Novo adiamento torna quadro político afegão ainda mais confuso

CABUL - Autoridades afegãs anunciaram nesta quinta-feira um novo adiamento na divulgação dos resultados eleitorais, causando mais confusão numa disputa que parece rumar para um segundo turno.

Redação com agências internacionais |

Foram apurados até agora os votos de cerca de 17% das 27 mil seções eleitorais, o que significa que ainda pode haver grandes alterações nos próximos dias. Os resultados finais preliminares estão previstos para apenas 3 de setembro, com uma totalização definitiva cerca de duas semanas depois.

O Afeganistão vive um limbo político desde a eleição de 20 de agosto.
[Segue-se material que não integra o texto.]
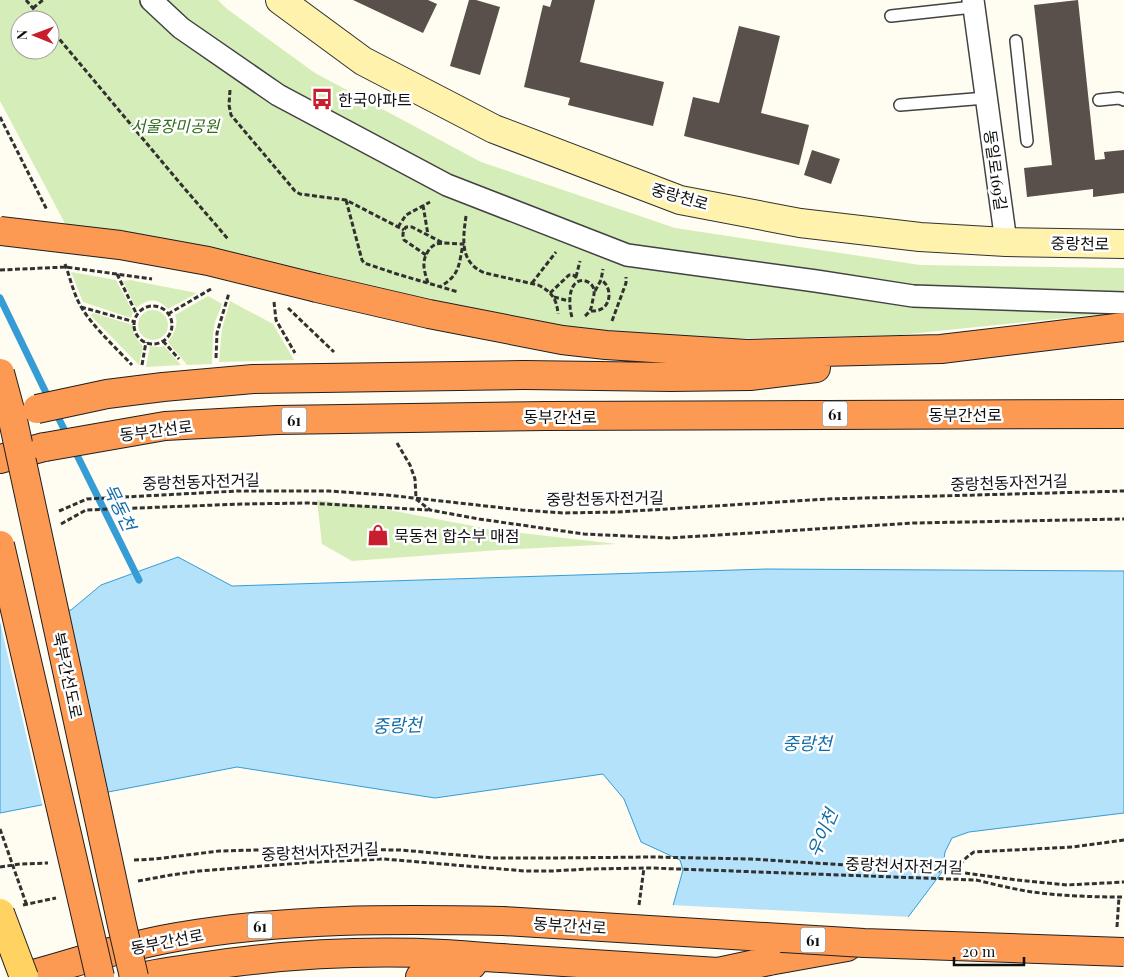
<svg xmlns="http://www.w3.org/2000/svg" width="1124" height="977" font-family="'Playfair Display','Noto Sans KR',serif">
  <rect width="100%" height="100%" fill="#fffcf1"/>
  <path fill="#d5edb8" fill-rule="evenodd" d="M0 0H218L227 9 315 73 481 162 675 228 920 265 1124 268V314L1093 315 899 335 664 340 580 334 69 231 0 101ZM20 20H50V50H20Z
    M71 272 116 280 133 312 131 318 83 302Z
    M131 280 140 282 197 293 168 309C156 297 149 299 136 308L123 281Z
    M208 296 222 304 215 322 213 335 212 364 187 365 168 342C174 334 179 324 175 315Z
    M230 301 273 324 294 360 219 362 222 329Z
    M138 325a15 15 0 1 1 30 0a15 15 0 1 1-30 0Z
    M93 313 133 325C132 333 137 340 143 346L139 365 91 316Z
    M150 346 159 347 164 346 181 365 146 367Z
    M317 500 384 509 494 530 617 544 499 550 352 561 322 544Z"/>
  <path fill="#b3e2fa" stroke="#359cd6" d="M178 557 232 586 766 569 1124 571V813L969 832 952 838 945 852 942 872 863 977H653L683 870 680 860 641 842 624 799 603 774 435 798 237 767 0 813V619L71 610 101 585Z"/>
  <path fill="#fffcf1" d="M62 609 106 795 43 808 0 622V616Z
    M671 905 911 917 867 977H651Z"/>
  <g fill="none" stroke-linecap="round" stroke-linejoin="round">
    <path stroke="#359cd6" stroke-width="7" d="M0 298 50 401
      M55 411 68 437
      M74 449 139 580"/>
  </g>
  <path fill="#59504b" d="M353 0H428L437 4 423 33Z
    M469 0H476L500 7 480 75 450 66Z
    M552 0H595L580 62 664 82 653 126 568 105 570 98 524 87 543 5 550 7Z
    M1078 0 1095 160 1105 159 1104 152 1124 150V193L1093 197V189L1027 197 1024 168 1052 165 1034 5Z
    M739 26 780 36 761 113 809 125 799 165 684 136 693 97 719 103Z
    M812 150 840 159 831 184 804 175Z"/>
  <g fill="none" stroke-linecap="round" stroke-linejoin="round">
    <g stroke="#424242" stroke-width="14">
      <path id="lane" d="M891 16 973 7
        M1016 41 1027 141
        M1099 100 1119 98 1124 100
        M900 105 986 98"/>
    </g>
    <g stroke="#424242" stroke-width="24">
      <path id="street" d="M151 0 181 28 278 95 447 185 627 255 816 281 913 296 1124 303
        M973 0 1006 242"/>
    </g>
    <g stroke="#313131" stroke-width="30">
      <path id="secondary" d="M280 0 363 61 494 129 680 200 800 223 920 237 1006 242 1124 244"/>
    </g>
    <g stroke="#202020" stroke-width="30">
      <path id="highway" d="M317 288 429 314 562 340 606 345 747 354 941 349 1124 327
        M524 375 671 377 750 376 816 368
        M546 416 1124 414
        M0 459 44 447
        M769 961 847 947
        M23 977C74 963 125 946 177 937 285 918 394 919 503 921
        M141 977C158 973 176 971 193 968 275 955 361 950 444 954 463 955 482 957 501 958
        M420 977 472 965"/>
    </g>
    <path stroke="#313131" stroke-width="3" stroke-dasharray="5 2.5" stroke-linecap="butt" d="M26 0 43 20
      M33 8 43 0
      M50 28 179 182 228 239
      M230 90 229 105 231 115 295 191 300 194 346 200 404 230
      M0 117 47 210
      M346 200 362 260 364 263 397 274 458 292
      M423 205 428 235
      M466 216C463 238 459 263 485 273L538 285C551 291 557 299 558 314
      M398 227 406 215 430 202
      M426 255 404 240C402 235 403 231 406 227H412L443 243
      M65 264C70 277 73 292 80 305 91 325 116 348 132 365
      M0 270 66 267 152 279
      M117 274 137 315
      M576 277 580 261
      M428 283C425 273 421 263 427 253 429 249 432 246 436 244 442 242 456 244 463 244 459 264 460 275 441 286
      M532 283 556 252
      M595 291 601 280 603 269
      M550 293 569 275H573L577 278
      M554 297 569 301
      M274 302 276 320 295 353
      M134 325a19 19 0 1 1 38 0a19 19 0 1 1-38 0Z
      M81 307 135 322
      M288 308 334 352
      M591 311C593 311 596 311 599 310 612 306 612 286 601 280
      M168 314 211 289
      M572 317C569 308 568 289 576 283 581 278 590 281 593 287 595 291 594 295 593 299 591 308 592 310 585 316
      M612 321 626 283V277
      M163 341 179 359
      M216 358 217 333 229 293
      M142 365 146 342
      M397 443 410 465 415 479 416 498
      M416 499 430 510 479 519 584 534 669 538 914 523 1124 519
      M59 511 87 499 237 491H329L387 495 522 510 563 513 618 512 827 499 1124 491
      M61 524 86 510 242 504 308 503 428 510
      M134 860 155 859 219 851 296 849 400 850 493 858H553L652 857 751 859 957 872 1017 880 1067 885 1124 882
      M0 867 20 864 48 863
      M957 872C961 862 966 857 974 852L1073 847 1124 840
      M138 881 171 875 199 871 314 862 384 859 525 871H552L589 869 651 868 976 880C993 884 1009 888 1026 891 1058 896 1092 897 1124 897
      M23 905 56 898
      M639 905 644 868
      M1117 927 1119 897"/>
    <use href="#lane" stroke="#fff" stroke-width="11"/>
    <use href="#street" stroke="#fff" stroke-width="21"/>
    <use href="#secondary" stroke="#fff2ac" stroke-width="28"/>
    <use href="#highway" stroke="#fc9952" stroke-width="28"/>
    <g stroke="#202020" stroke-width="30" stroke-linecap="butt">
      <path id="primary-bridge" d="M0 913 24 977"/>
    </g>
    <g stroke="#202020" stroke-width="30" stroke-linecap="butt">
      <path id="highway-bridge" d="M0 231 120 245 208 261 317 288
        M0 373 14 425 122 925 134 977
        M37 409 107 394 163 387 253 379 524 375
        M45 447 165 426 277 420 546 416
        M0 545 100 977
        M503 921 864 943 1124 952
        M501 958 718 972 769 961"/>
    </g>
    <path stroke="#313131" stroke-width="3" stroke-dasharray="5 2.5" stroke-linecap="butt" d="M0 829 27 906"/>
    <use href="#primary-bridge" stroke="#ffd261" stroke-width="28"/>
    <use href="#highway-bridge" stroke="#fc9952" stroke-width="28"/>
  </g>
  <defs>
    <g id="bus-bare" transform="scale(1.725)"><path d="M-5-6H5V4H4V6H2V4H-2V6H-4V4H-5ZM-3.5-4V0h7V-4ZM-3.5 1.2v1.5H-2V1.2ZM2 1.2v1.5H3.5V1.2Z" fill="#c91e2d" stroke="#fff" stroke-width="2.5" paint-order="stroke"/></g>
    <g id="shop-bare" transform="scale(1.725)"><path d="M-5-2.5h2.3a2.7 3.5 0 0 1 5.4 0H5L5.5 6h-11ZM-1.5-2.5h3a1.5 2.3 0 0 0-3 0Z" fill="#c91e2d" stroke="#fff" stroke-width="2.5" paint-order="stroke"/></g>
  </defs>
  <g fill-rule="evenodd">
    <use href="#bus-bare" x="322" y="99"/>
    <use href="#shop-bare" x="378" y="535"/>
  </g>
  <g text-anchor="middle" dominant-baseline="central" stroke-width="5" stroke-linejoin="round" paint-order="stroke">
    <g fill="#fff" stroke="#575757" stroke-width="1">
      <rect x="822.5" y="401.5" width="25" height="25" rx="4"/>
      <rect x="281.5" y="407.5" width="25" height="25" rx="4"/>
      <rect x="247.5" y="913.5" width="25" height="25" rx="4"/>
      <rect x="800.5" y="927.5" width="25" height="25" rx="4"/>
    </g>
    <g font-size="15" font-weight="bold" fill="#0f0f0f">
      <text x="835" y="414">61</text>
      <text x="294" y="420">61</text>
      <text x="260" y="926">61</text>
      <text x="813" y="940">61</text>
    </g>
    <g font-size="16" fill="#0f0f0f" stroke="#fff" text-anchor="start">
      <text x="338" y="99">한국아파트</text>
      <text x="394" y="535">묵동천 합수부 매점</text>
    </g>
    <g font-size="16" font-style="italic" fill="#2f6c1b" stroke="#fff">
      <text x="175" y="125">서울장미공원</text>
    </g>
    <g font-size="16" fill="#0f0f0f" stroke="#fff">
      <text transform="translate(996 170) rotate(82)">동일로169길</text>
      <text transform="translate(680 196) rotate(16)">중랑천로</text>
      <text transform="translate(1080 243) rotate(1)">중랑천로</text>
      <text x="965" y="414">동부간선로</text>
      <text x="560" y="416">동부간선로</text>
      <text transform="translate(156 430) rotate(-7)">동부간선로</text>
      <text transform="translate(201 481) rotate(-2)">중랑천동자전거길</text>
      <text transform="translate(1009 482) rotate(-2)">중랑천동자전거길</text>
      <text transform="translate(605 498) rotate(-1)">중랑천동자전거길</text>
      <text transform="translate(68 675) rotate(78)">북부간선도로</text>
      <text transform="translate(320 851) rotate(-3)">중랑천서자전거길</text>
      <text transform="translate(904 865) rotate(2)">중랑천서자전거길</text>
      <text transform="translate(570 925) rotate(4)">동부간선로</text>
      <text transform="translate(167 941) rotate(-11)">동부간선로</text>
    </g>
    <g font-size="18" font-style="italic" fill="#106daa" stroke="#fff">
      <text transform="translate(120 507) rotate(64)">묵동천</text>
      <text transform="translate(397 725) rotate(-2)">중랑천</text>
      <text x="807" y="743">중랑천</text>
      <text transform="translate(822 833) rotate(-67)">우이천</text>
    </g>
  </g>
  <g transform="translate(35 35) rotate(271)"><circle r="24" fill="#ffffff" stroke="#9f9f9f"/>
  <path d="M0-4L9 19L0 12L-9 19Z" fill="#c91e2d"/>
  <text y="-8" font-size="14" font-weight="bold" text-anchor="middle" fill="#0f0f0f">N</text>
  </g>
  <path d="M954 957v8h70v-8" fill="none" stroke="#0f0f0f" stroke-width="2.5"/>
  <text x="962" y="957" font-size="15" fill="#0f0f0f" stroke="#ffffff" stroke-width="4" paint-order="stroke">20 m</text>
</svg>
Os resultados parciais divulgados até agora apontam a liderança do presidente Hamid Karzai, com 43%, contra 34% do seu principal rival, o ex-chanceler Abdullah Abdullah.

A Comissão Eleitoral Independente (CEI) disse que só os votos para deputados provinciais serão totalizados nesta quinta-feira. O subchefe da comissão, Zekria Barakzai, disse que problemas de informática estão retardando o ritmo da apuração.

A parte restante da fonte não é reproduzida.